> WHAT IS BEING ASKED:
Filter the entries beneath this task, copying only the lines that hold the word "Второй".

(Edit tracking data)
※

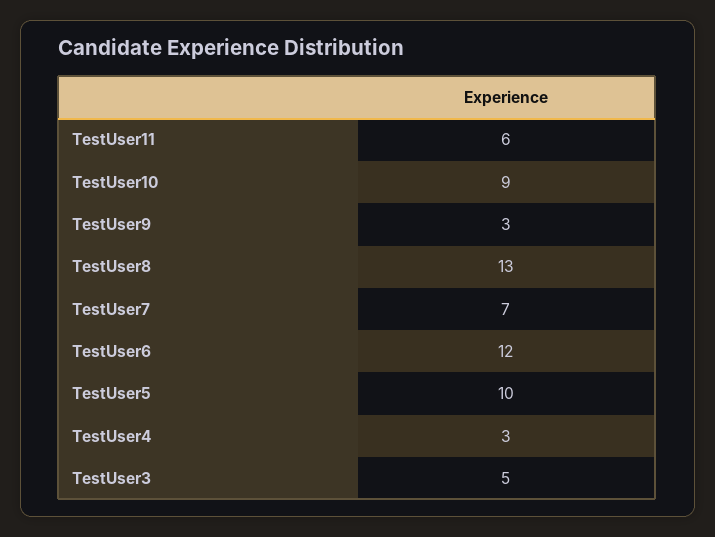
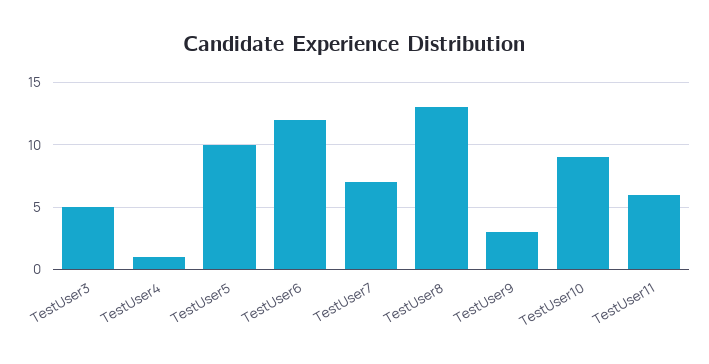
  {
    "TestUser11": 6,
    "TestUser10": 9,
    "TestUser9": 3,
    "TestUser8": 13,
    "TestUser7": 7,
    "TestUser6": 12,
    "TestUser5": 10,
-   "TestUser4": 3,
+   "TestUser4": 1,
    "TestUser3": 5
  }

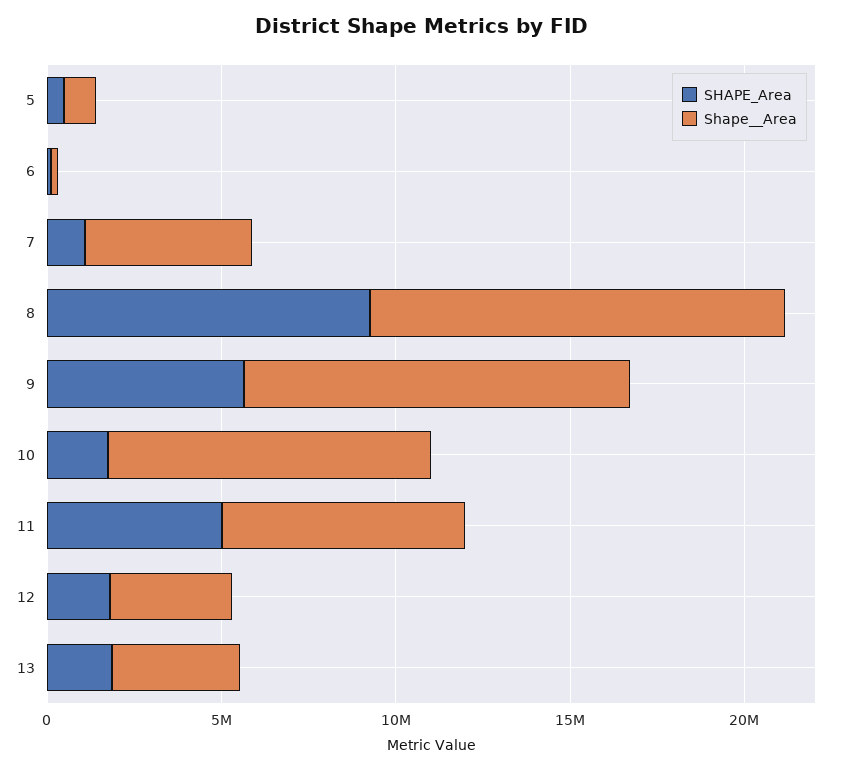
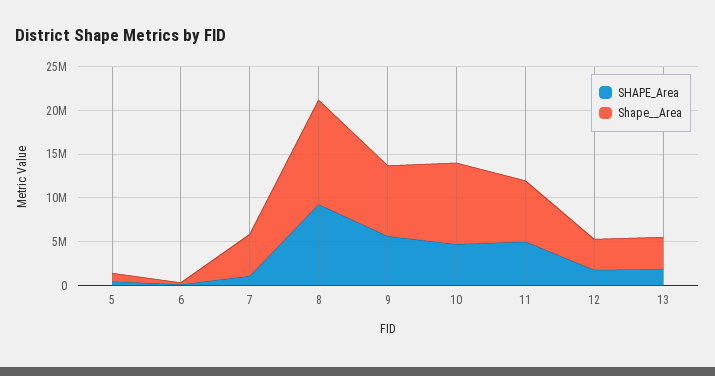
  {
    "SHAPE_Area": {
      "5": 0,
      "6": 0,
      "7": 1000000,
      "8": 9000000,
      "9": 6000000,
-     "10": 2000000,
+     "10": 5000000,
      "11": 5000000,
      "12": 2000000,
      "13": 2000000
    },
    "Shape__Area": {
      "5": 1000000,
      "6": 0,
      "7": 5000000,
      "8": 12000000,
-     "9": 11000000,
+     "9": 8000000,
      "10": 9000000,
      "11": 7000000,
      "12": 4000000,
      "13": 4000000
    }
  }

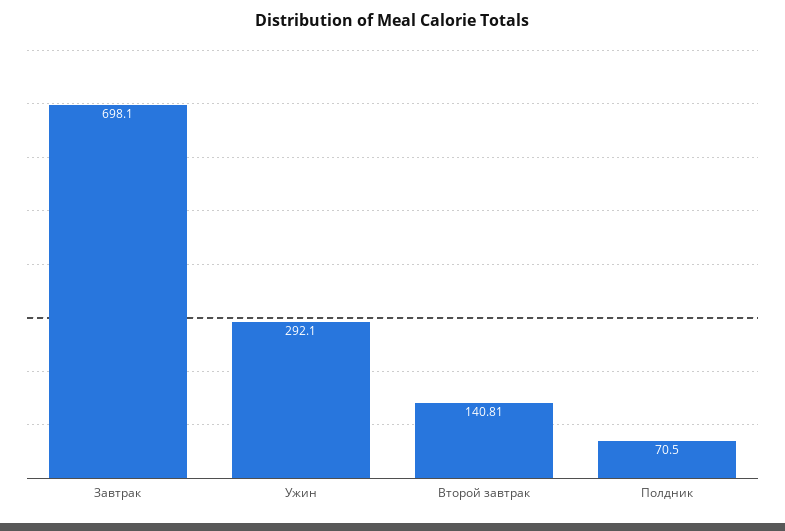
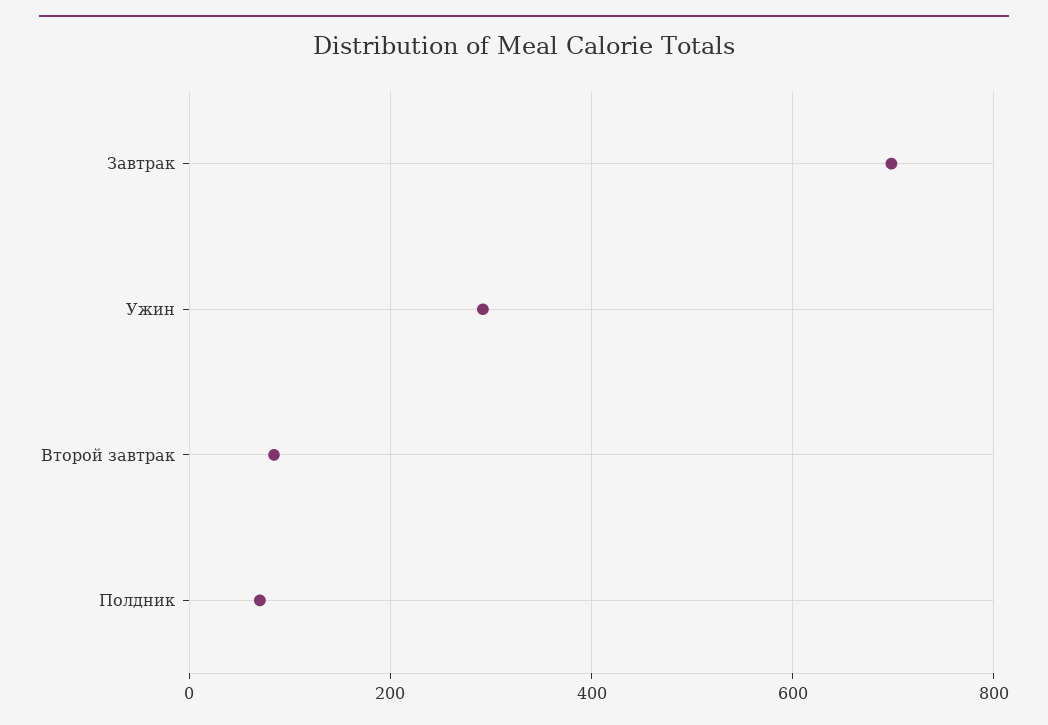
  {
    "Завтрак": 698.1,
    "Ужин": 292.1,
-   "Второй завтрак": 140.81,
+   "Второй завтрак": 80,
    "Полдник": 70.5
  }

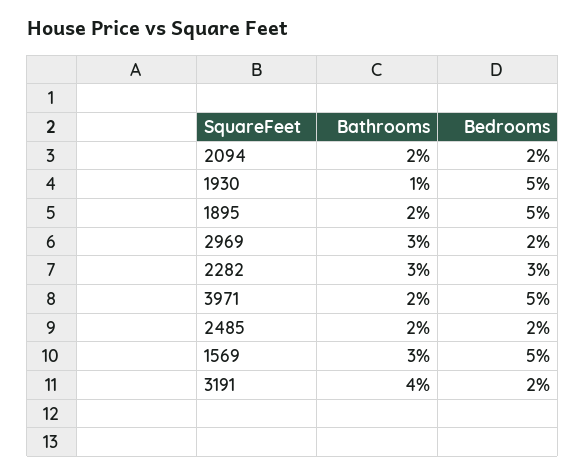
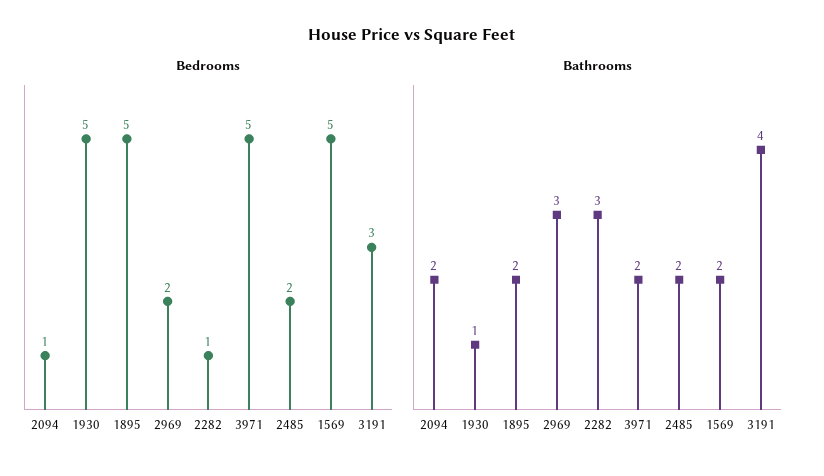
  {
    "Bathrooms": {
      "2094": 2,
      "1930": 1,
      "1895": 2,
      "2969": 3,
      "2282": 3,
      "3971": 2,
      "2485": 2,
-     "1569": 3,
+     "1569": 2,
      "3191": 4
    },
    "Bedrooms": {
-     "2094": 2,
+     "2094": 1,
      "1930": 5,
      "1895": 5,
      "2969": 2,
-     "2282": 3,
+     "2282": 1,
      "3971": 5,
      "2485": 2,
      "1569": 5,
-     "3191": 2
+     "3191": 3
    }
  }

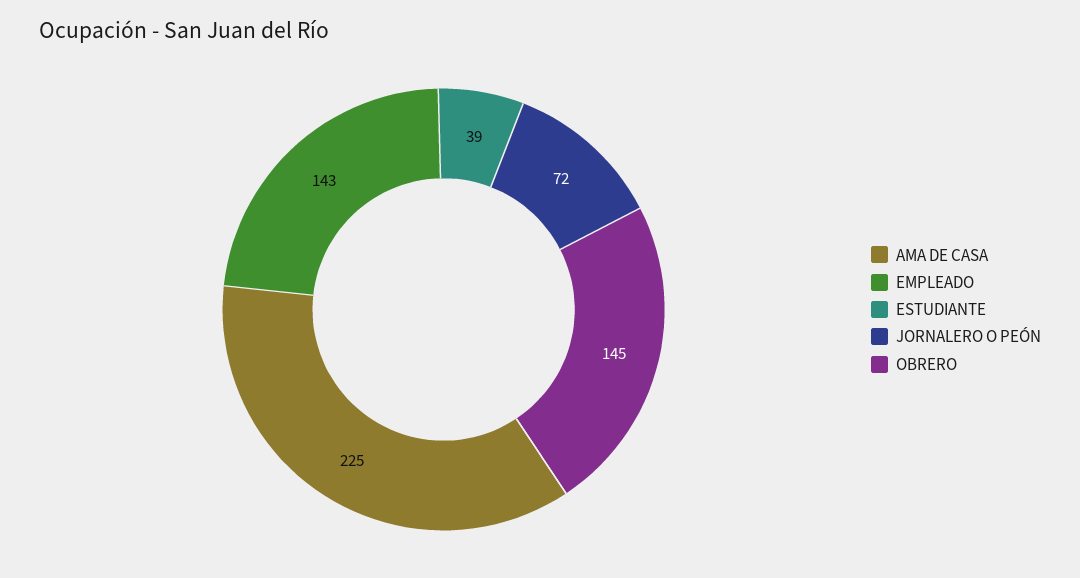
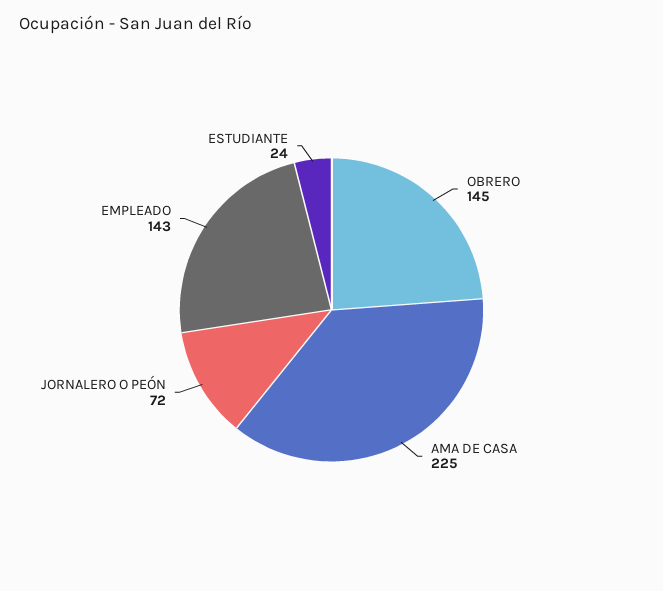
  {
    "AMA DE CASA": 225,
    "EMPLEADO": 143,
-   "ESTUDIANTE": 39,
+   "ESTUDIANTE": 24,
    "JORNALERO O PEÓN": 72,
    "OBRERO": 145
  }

※

> TASK SOLUTION:
-   "Второй завтрак": 140.81,
+   "Второй завтрак": 80,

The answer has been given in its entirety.